Matheron’s Note Statistique No 1 proved he was well on his way to become a self-made wizard of odd statistics. Matheron worked by himself and made but few references to other authors when he was stacking the odds against classical statistics. He didn’t have what it took to grasp “la statistique classique.”

Just the same, he wrote 85 papers between 1954 and 1965. Rapport N-96 was a 1965 paper by Matheron and Formery. I took an instant liking to its rich title! It might shed light on Matheron’s work between 1954 and 1965. Did he add a touch of Visman’s sampling theory or a dash of Volk’s applied statistics to his search for structure and randomness in that new science of geostatistics? Not so fast!

Matheron and Formery brought up that De Wijs, Krige and Sichel worked with geometric concepts unknown in “la statistique classique” and to its practitioners. Yet, those authors did refer to classical statistics in their own work. Matheron and his coauthor did agree statistics had a role to play in quality control of manufactured products. Just the same, they prattled a lot about all that’s wrong with classical statistics. Here’s but one line I’ve struggled to convert into English prose, “The properties of classical statistics are often transposed in a rather rough manner.” I’ll say! And here’s more drivel, “(Classical statistics) resulted sometimes in naivety or even silliness.” Don’t take my word for it but do read that rather rough and silly paper.

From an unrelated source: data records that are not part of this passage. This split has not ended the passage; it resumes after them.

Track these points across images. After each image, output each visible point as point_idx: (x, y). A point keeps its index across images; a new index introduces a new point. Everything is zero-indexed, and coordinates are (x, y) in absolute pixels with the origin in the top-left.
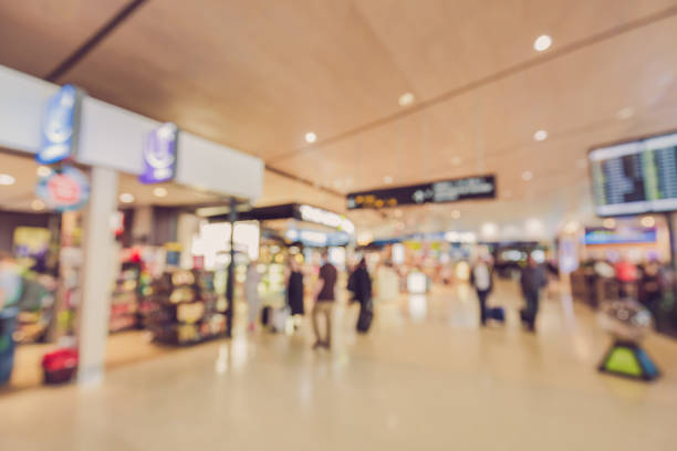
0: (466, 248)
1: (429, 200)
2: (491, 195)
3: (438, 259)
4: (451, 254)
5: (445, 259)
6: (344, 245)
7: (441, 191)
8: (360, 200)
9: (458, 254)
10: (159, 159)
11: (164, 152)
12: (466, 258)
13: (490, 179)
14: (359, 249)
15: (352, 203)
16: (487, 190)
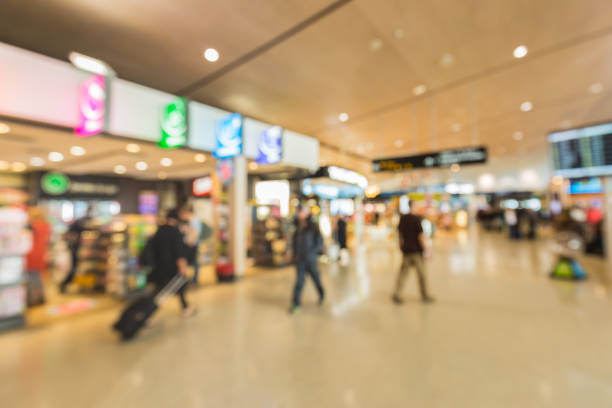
0: (465, 199)
1: (437, 165)
2: (482, 161)
3: (439, 208)
4: (451, 204)
5: (446, 208)
6: (353, 198)
7: (446, 158)
8: (385, 165)
9: (457, 204)
10: (270, 147)
11: (274, 143)
12: (465, 207)
13: (482, 150)
14: (367, 200)
15: (377, 167)
16: (479, 157)
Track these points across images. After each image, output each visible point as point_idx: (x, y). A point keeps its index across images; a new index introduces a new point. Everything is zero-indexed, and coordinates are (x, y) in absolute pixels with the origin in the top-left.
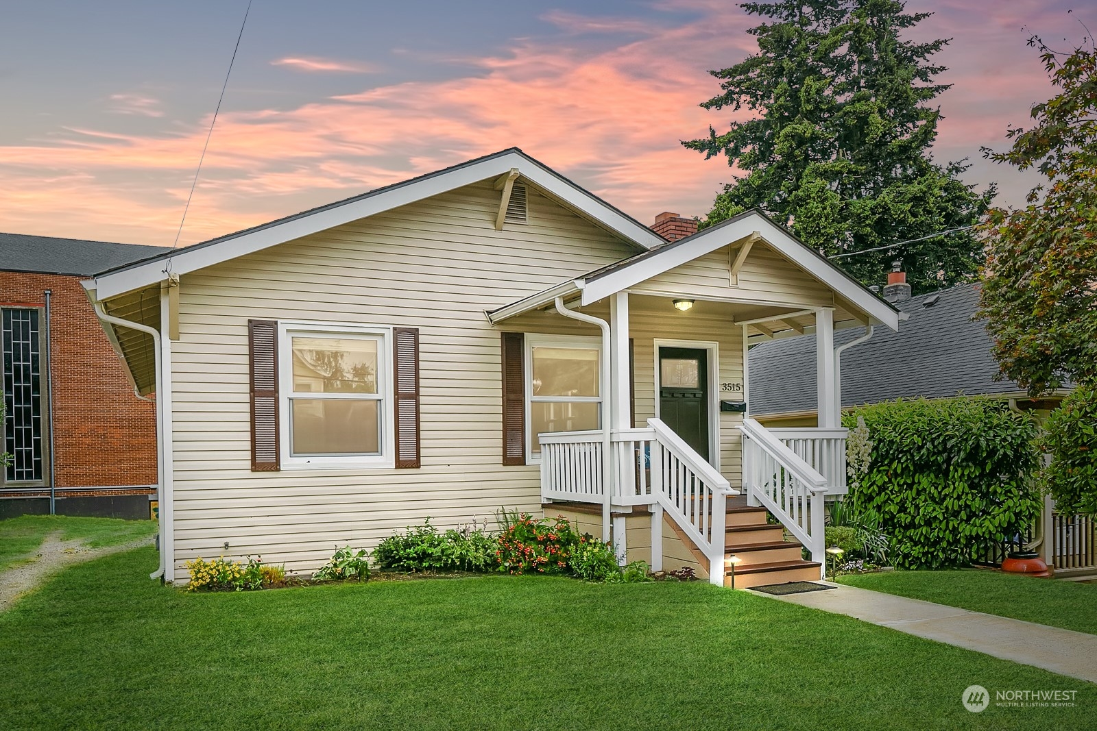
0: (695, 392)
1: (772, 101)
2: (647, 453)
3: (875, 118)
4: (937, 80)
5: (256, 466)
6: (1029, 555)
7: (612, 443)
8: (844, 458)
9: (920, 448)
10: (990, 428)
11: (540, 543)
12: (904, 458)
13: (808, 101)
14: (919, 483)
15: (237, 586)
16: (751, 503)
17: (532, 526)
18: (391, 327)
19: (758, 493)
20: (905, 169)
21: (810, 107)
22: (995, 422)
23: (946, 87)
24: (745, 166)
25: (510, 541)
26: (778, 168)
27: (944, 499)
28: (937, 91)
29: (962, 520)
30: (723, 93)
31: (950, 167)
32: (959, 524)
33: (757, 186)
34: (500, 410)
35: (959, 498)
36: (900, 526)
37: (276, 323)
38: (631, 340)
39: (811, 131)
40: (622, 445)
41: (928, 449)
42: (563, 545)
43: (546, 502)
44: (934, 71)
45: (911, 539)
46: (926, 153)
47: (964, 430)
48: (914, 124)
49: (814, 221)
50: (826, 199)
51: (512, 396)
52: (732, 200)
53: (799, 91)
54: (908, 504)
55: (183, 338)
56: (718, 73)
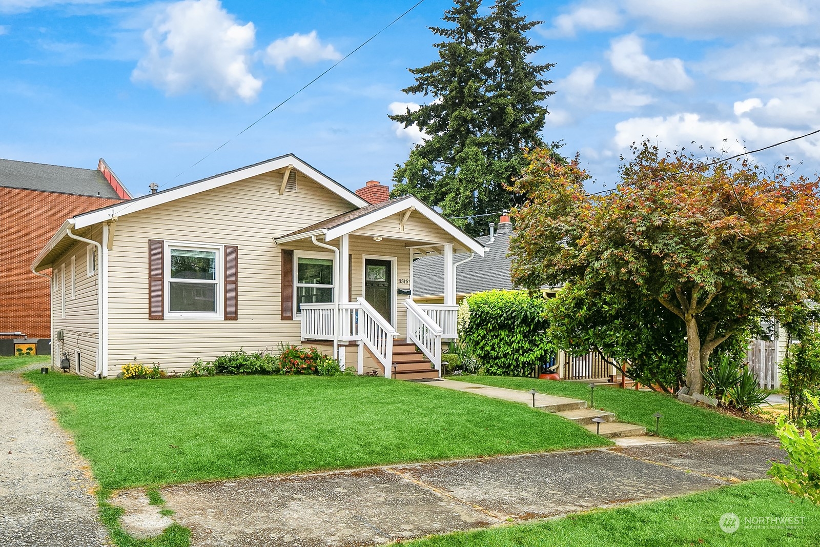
0: (383, 283)
1: (448, 92)
2: (357, 314)
3: (510, 109)
4: (546, 88)
5: (151, 317)
6: (551, 372)
7: (339, 309)
8: (457, 320)
9: (501, 316)
10: (533, 307)
11: (302, 359)
12: (493, 322)
13: (470, 96)
14: (501, 335)
15: (148, 377)
16: (409, 342)
17: (298, 351)
18: (224, 245)
19: (411, 336)
20: (527, 143)
21: (471, 100)
22: (535, 304)
23: (552, 93)
24: (429, 133)
25: (286, 357)
26: (450, 136)
27: (512, 343)
28: (548, 95)
29: (520, 354)
30: (417, 84)
31: (553, 144)
32: (519, 357)
33: (437, 148)
34: (280, 290)
35: (519, 343)
36: (492, 358)
37: (163, 241)
38: (350, 256)
39: (471, 116)
40: (344, 310)
41: (504, 317)
42: (314, 360)
43: (303, 340)
44: (546, 83)
45: (496, 364)
46: (539, 134)
47: (520, 307)
48: (533, 115)
49: (471, 174)
50: (478, 160)
51: (287, 283)
52: (420, 155)
53: (464, 88)
54: (496, 346)
55: (114, 248)
56: (414, 71)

Matheron's structure and randomness

Matheron and his coauthor set out to study structure and randomness at regular intervals. They did so with the aid of ordered and randomly distributed integers. Readers were told to put a pragmatic spin on structure and randomness, and to infer integers are in fact grades. My son and I worked with genuine gold grades of ordered rounds in a drift. We derived Riemann sums and proved a significant degree of spatial dependence between ordered grades by applying Fisher’s F-test to the variance of the set and the first variance term of the ordered set. It was that simple! Yet, geostatistical minds are taught to infer grades between coordinates

Riemann's method is precisely what Matheron and his coauthor should have applied in 1965. Riemann sums would have given the jth variance term of an ordered set (Matheron’s structured set) as follows: varj(x)=∑(xi−xi+j)2÷[2(n−j)]. The first variance term of the ordered set is var1(x)=0.50, and the variance of the set is var(x)=2.82. The observed value of F=2.82/0.50= 5.64 exceeds the tabulated value of F0.05;10;20=2.35 at 95% probability and with applicable numbers of degrees of freedom. Hence, the ordered set displays a statistically significant degree of spatial dependent. And dont' take my stats on face value! Set up a spreadsheet template and figure out what I did!

Riemann sums also underpin sampling variograms. A sampling variogram is a graph that shows where orderliness in a sample space or a sampling unit dissipates into randomness. Matheron and Formery mentioned variograms but didn’t explain how to derive lags that underscore where orderliness disperses into randomness. Matheron’s search for structure and randomness made him march in place to the beat of kriging drums. Matheron knew he ought to do something but never knew what Visman had done already. He babbled gibberish when contemplating what to do next. Matheron’s problem was he didn’t have the foggiest notion what Sir Ronald A Fisher had been doing across the Channel ever since the storm with Pearson about degrees of freedom. Matheron and his disciples didn’t have a clue how they got into junk statistics.